Article 2 : Le jugement du tribunal administratif de Fort-de-France en date du 20 juillet 1985 est réformé en ce qu'il a de contraire à la présente décision.
Article 3 : Le recours du MINISTRE DE L'ECONOMIE, DES FINANCES ET DU BUDGET et le surplus du recours incident de M. X... sont rejetés.
Article 4 : La présente décision sera notifiée à M. X... (Héritiers) et au ministre délégué auprès du ministre d'Etat, ministre de l'économie, des finances et du budget, chargé du budget.
Analyse
CETAT19-01-03-01-03-03,RJ1 CONTRIBUTIONS ET TAXES - GENERALITES - REGLES GENERALES D'ETABLISSEMENT DE L'IMPOT - CONTROLE FISCAL - VERIFICATION APPROFONDIE DE SITUATION FISCALE D'ENSEMBLE - PROCEDURE -Interdiction de nouveaux redressements, sauf si le contribuable a fourni des éléments incomplets ou inexacts (article 1643 quinquies A-5 du C.G.I.) (1).

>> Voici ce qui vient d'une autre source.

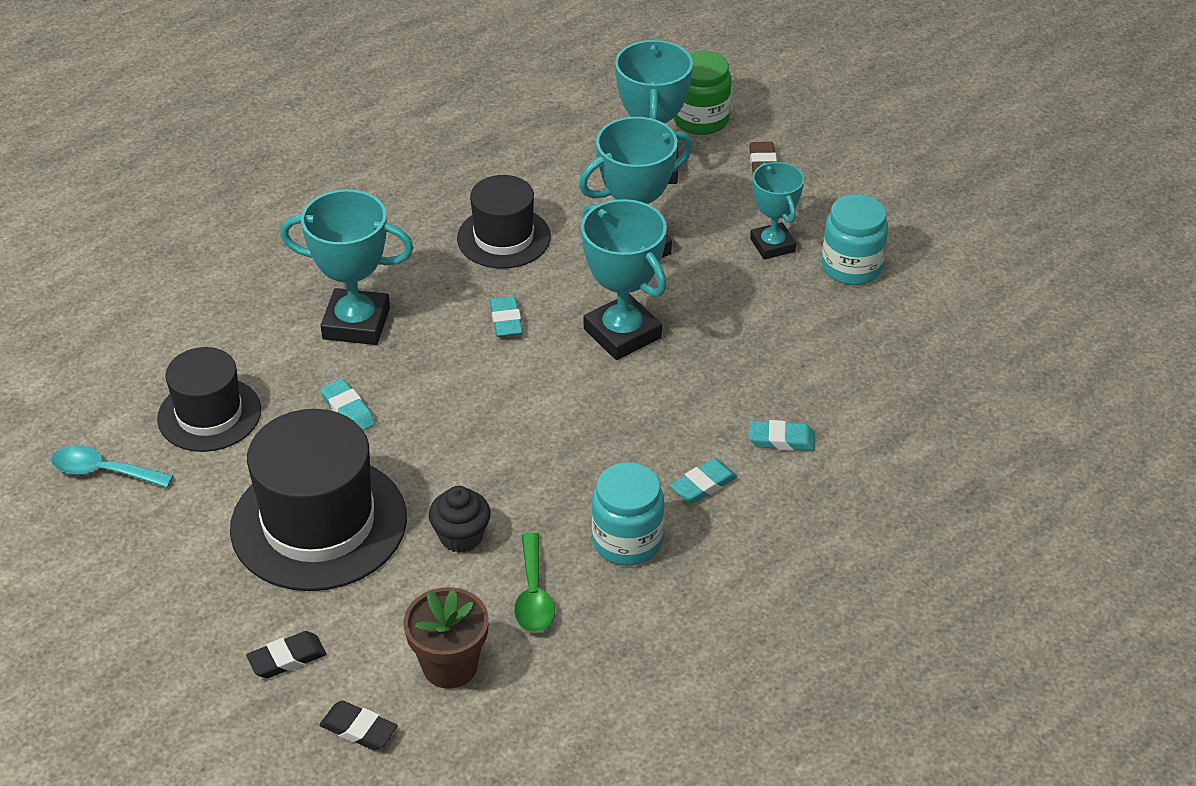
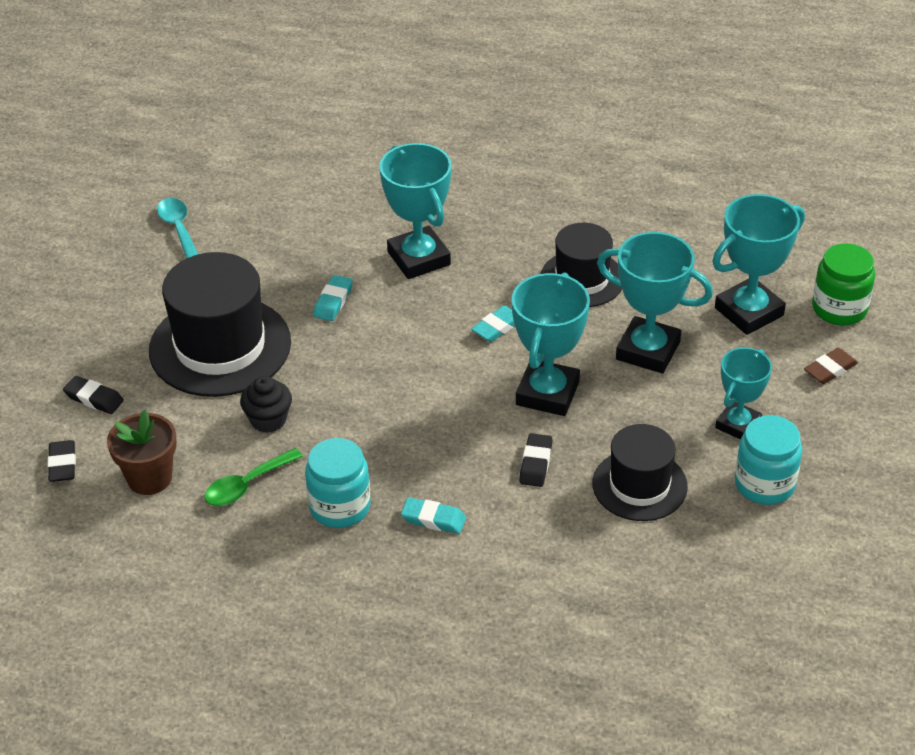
camera: 55 degrees right, 0 degrees up
(209, 414) = (269, 243): black hat -> black hat (639, 485)
(699, 385) = (536, 463): none -> black eraser
(781, 440) = (523, 539): turquoise eraser -> none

19-01-03-01-03-03 Le service, qui avait initialement admis pour chacune des années vérifiées l'existence de pertes de meubles attestées par des constats d'huissier correspondant à 10 % des achats commercialisés, a ultérieurement rejeté lesdits constats comme dépourvus de valeur probante et ramené lesdites pertes à 1 %. Il résulte de l'instruction que si la société a subi des pertes sur stocks importantes compte tenu des mauvaises conditions de transport et de stockage des meubles, des conditions climatiques de la Martinique et de la faible qualité des marchandises vendues, les pertes alléguées, à concurrence de la moitié, correspondent à des minorations de stocks. L'administration n'établit pas en l'espèce, en l'absence de ventes dissimulées, que les minorations de stocks retenues ont eu pour conséquence l'appréhension par le contribuable de revenus distribués ni que celui-ci aurait omis d'informer le vérificateur de la perception de revenus distribués et aurait ainsi fourni au service des éléments incomplets ou inexacts au sens de l'article 1649 quinquies A-5. Dès lors, le contribuable est fondé à soutenir l'irrégularité de la procédure d'imposition qui a abouti aux nouveaux redressements.